La più piccola Docg d’Italia, 31 ettari appena, in territorio di Scanzorosciate. Vino famoso già in periodo medievale, i veneziani lo usavano come moneta di scambio, arrivato sino alla mensa degli zar di Russia. Oggi prodotto in quantità ridicole, per una produzione massima di 60 mila bottiglie annue. Rese bassisime per un vero e proprio cru. Arrampicandosi sulla montagna di questo angolo di paradiso, viene raccolto dal 10 al 14 ottobre seguendo un appassimento di 60 giorni.
Vino impenetrabile dai toni purpurei, spessore estremo, consistenza straordinaria. Particolari note di amarena sciroppata, confettura in contrasto con vene balsamiche, erbe aromatiche che si intrecciano con un evidente violetta appassita, e ancora note di tabacco; spezie dolci, noce moscata, liquirizia, naso infinito che presenta mille volti; etereo, gira ancora intorno a nuance di cacao, cioccolato. Dilaga al secondo sorso, assolutamente sferico, tornando al palato con le spezie aromatiche, chiodi garofano, china, cannella, un mondo di sensazioni. Freschezza indomita, corredato dalla presenza di un tannino delicatissimo.
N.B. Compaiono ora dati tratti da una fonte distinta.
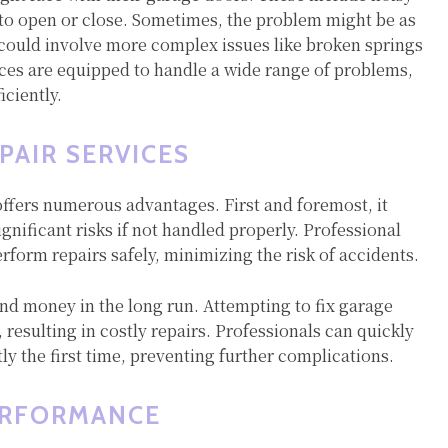
 to open or close. Sometimes, the problem might be as
t could involve more complex issues like broken springs
ices are equipped to handle a wide range of problems,
iciently.
PAIR SERVICES
offers numerous advantages. First and foremost, it
gnificant risks if not handled properly. Professional
rform repairs safely, minimizing the risk of accidents.
and money in the long run. Attempting to fix garage
resulting in costly repairs. Professionals can quickly
tly the first time, preventing further complications.
ERFORMANCE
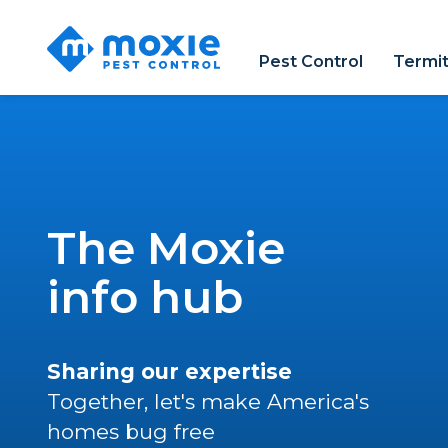
Moxie
Pest
Pest Control
Termi
Control
The Moxie
info hub
Sharing our expertise
Together, let's make America's
homes bug free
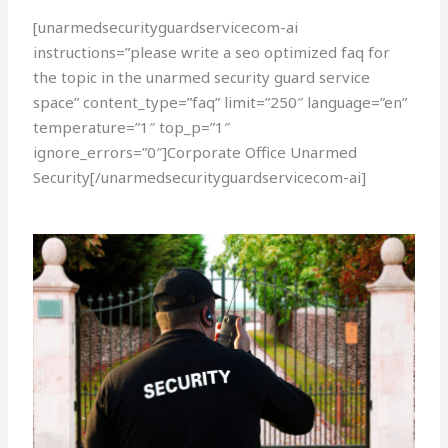
[unarmedsecurityguardservicecom-ai
instructions=”please write a seo optimized faq for
the topic in the unarmed security guard service
space” content_type=”faq” limit=”250″ language=”en”
temperature=”1″ top_p=”1″
ignore_errors=”0″]Corporate Office Unarmed
Security[/unarmedsecurityguardservicecom-ai]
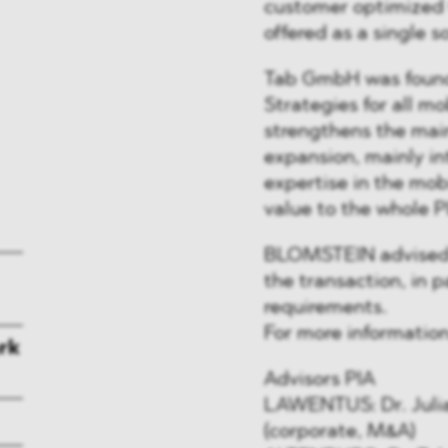
customer optimized
offered as a single s
Tab GmbH was found
Strategies for all m
strengthens the main
expansion, mainly in
expertise in the mob
value to the whole P
BLOMSTEIN advised PI
the transaction, in p
requirements.
For more informatio
rk
Advisors PIA
LAWENTUS: Dr. Julia
(corporate, M&A)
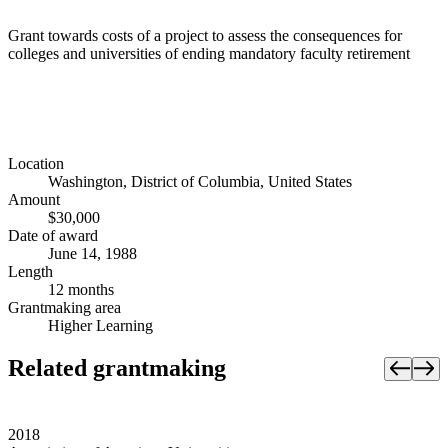
Grant towards costs of a project to assess the consequences for
colleges and universities of ending mandatory faculty retirement
Location
Washington, District of Columbia, United States
Amount
$30,000
Date of award
June 14, 1988
Length
12 months
Grantmaking area
Higher Learning
Related grantmaking
2018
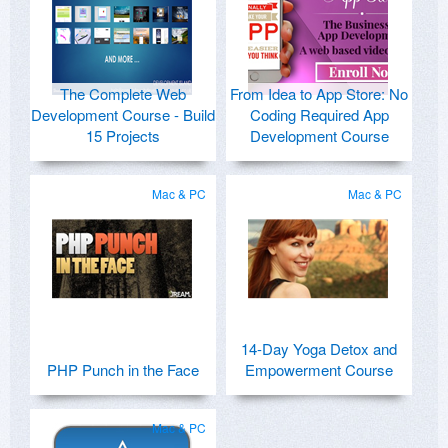
The Complete Web
From Idea to App Store: No
Development Course - Build
Coding Required App
15 Projects
Development Course
Mac & PC
Mac & PC
14-Day Yoga Detox and
PHP Punch in the Face
Empowerment Course
Mac & PC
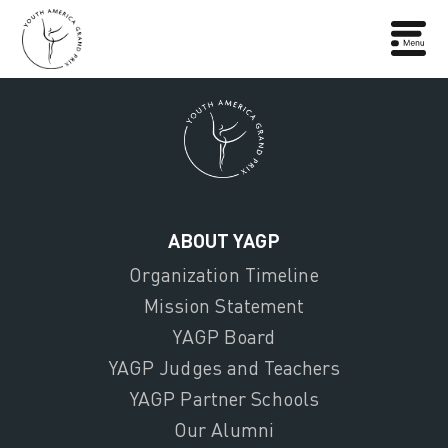
ABOUT YAGP
Organization Timeline
Mission Statement
YAGP Board
YAGP Judges and Teachers
YAGP Partner Schools
Our Alumni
Sapidità e freschezza perfetta, è un vino che ha un equilibrio superiore, destinato a longevità.
Straordinaria e sorprendente questa degustazione si congeda dando appuntamento al prossimo 26 novembre nella stessa location di Palazzo Marchesale, per la X edizione di Dolce Puglia dove si accenderanno i riflettori sui moscati e su tutti i vini dolci di Puglia, protagonisti insieme alla pasticceria regionale di questa incredibile kermesse organizzata da dieci anni dal Delegato Ais Murgia Vincenzo Carrasso e dal suo team.
I volti del moscato, conclude Baldassarre, non si potevano inserire tutti in un’idea, ma il proposito è quello di riservarne tanti altri a futuri appuntamenti.